For the most part, organizations are run with the expectation of driving greater efficiency and productivity. Retailers are expected to improve their revenues per square foot, hotels and airlines strive to improve their yields per seat/rooms, and the mantra is one of constantly doing more with less.
But it is worth remembering that this dynamic is not universal. As William Baumol famously highlighted, a string quartet always has and always will need 4 people, no matter what they earn. Inherently, the complexity of true art requires a certain degree of inefficiency.
And in my opinion, companies should remember this principle when measuring the relative efficiency of their own sales force.
We are increasingly hearing companies cite that reps have become relatively less efficient on a per head basis, even as the rest of the company makes a lot more revenue per head.
The implication is that the direct sales force might need some pruning and that people aren’t pulling their weight. Lean selling is the antidote that’s often prescribed. After all, the rest of the corporation is being run with fewer people so why should the sales force be exempt from this dynamic?
But a fundamental flaw in this judgment is failing to account for the amount of time and “art” it typically takes a rep to complete a new sale. For selling, and complex solutions selling in particular, it requires a slow interaction which ebbs and flows between groups of people who are trying to generate value for each other.
This does not mean you should throw down the towel and retreat from driving efficiency. But it does mean you need to reset your productivity expectations.
And the best way to do this is by identifying the different kinds of sales that exist, and the time it takes reps to complete each of them.
From my experience, sales can be classified into three categories:
1. Repeat Sales—The process of customers replenishing products and services to fulfill a known need is relatively straightforward and should become more productive over time. In fact, the most frequent purchasers of your offerings might be most open to conducting transactions electronically.
Ideally, your reps do not spend too much time on these sales and our research on rep profiles finds that ‘hard workers’ are more likely to excel here. Allowing time and resources for “art” to happen in this environment is not necessary. This is the kind of environment where knowing exactly how time is being spent can deliver large returns. (SEC members can take a look at our work on ‘Shifting the performance curve’ for insight into how to do this.)
2. One-off Large Deals—These sales require the bulk purchase of large amount of goods and services. The obvious example is the construction of a new facility which requires the one-off purchase of substantial amounts of goods and services. You likely need to bid for these sales and the final decision depends on the input of many stakeholders.
These kinds of sales are a lot slower and sales managers need to ensure that reps spend their time wisely, either by helping reps innovate around the deal when possible or moving reps off the deal if it looks as if the sale won’t close. It’s a balance between allowing time for “art,” but keeping a mindful eye on efficiency.
3. New Business Development—The time needed for these deals is hardest to predict since it won’t be known to either you or your customers exactly how the purchase is going to happen.
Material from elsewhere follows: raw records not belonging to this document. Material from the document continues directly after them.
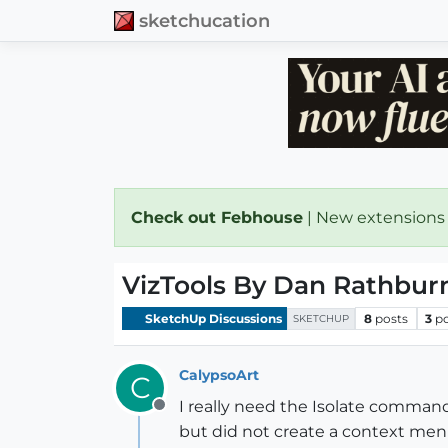
sketchucation
Check out Febhouse
| New extensions
VizTools By Dan Rathbur
SketchUp Discussions
8
posts
3
p
SKETCHUP
CalypsoArt
C
I really need the Isolate command 
Offline
but did not create a context me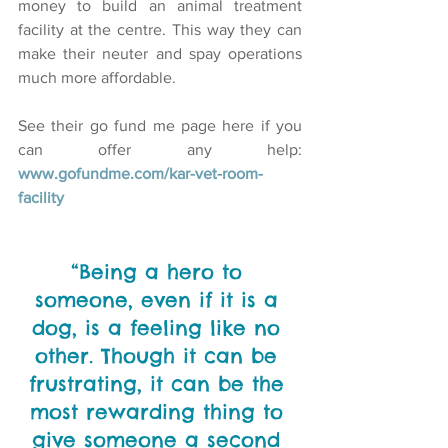
money to build an animal treatment 
facility at the centre. This way they can 
make their neuter and spay operations 
much more affordable.
See their go fund me page here if you 
can offer any help: 
www.gofundme.com/kar-vet-room-
facility
“Being a hero to 
someone, even if it is a 
dog, is a feeling like no 
other. Though it can be 
frustrating, it can be the 
most rewarding thing to 
give someone a second 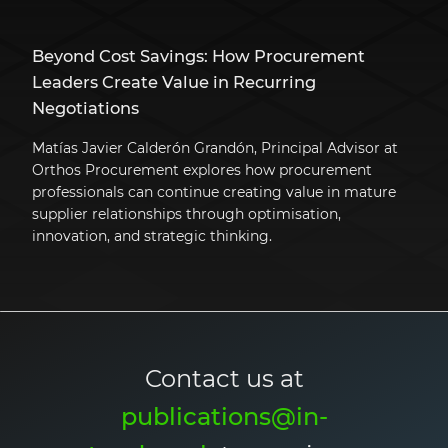
Beyond Cost Savings: How Procurement
Leaders Create Value in Recurring
Negotiations
Matías Javier Calderón Grandón, Principal Advisor at
Orthos Procurement explores how procurement
professionals can continue creating value in mature
supplier relationships through optimisation,
innovation, and strategic thinking.
Contact us at
publications@in-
These deals have the longest sales cycles and it’s these kinds of situations where sales most resembles playing in a string quartet – a true art form – and the challenge for these reps is to make sure that they can effectively orchestrate a close amongst various stakeholders.
Once you’ve categorized business, you can determine how much time reps are going to need to meet their quotas. You certainly don’t want your best reps in a service role but you also need to make sure that you haven’t cut capacity to the point where you no longer have the capacity for more sophisticated solutions sales.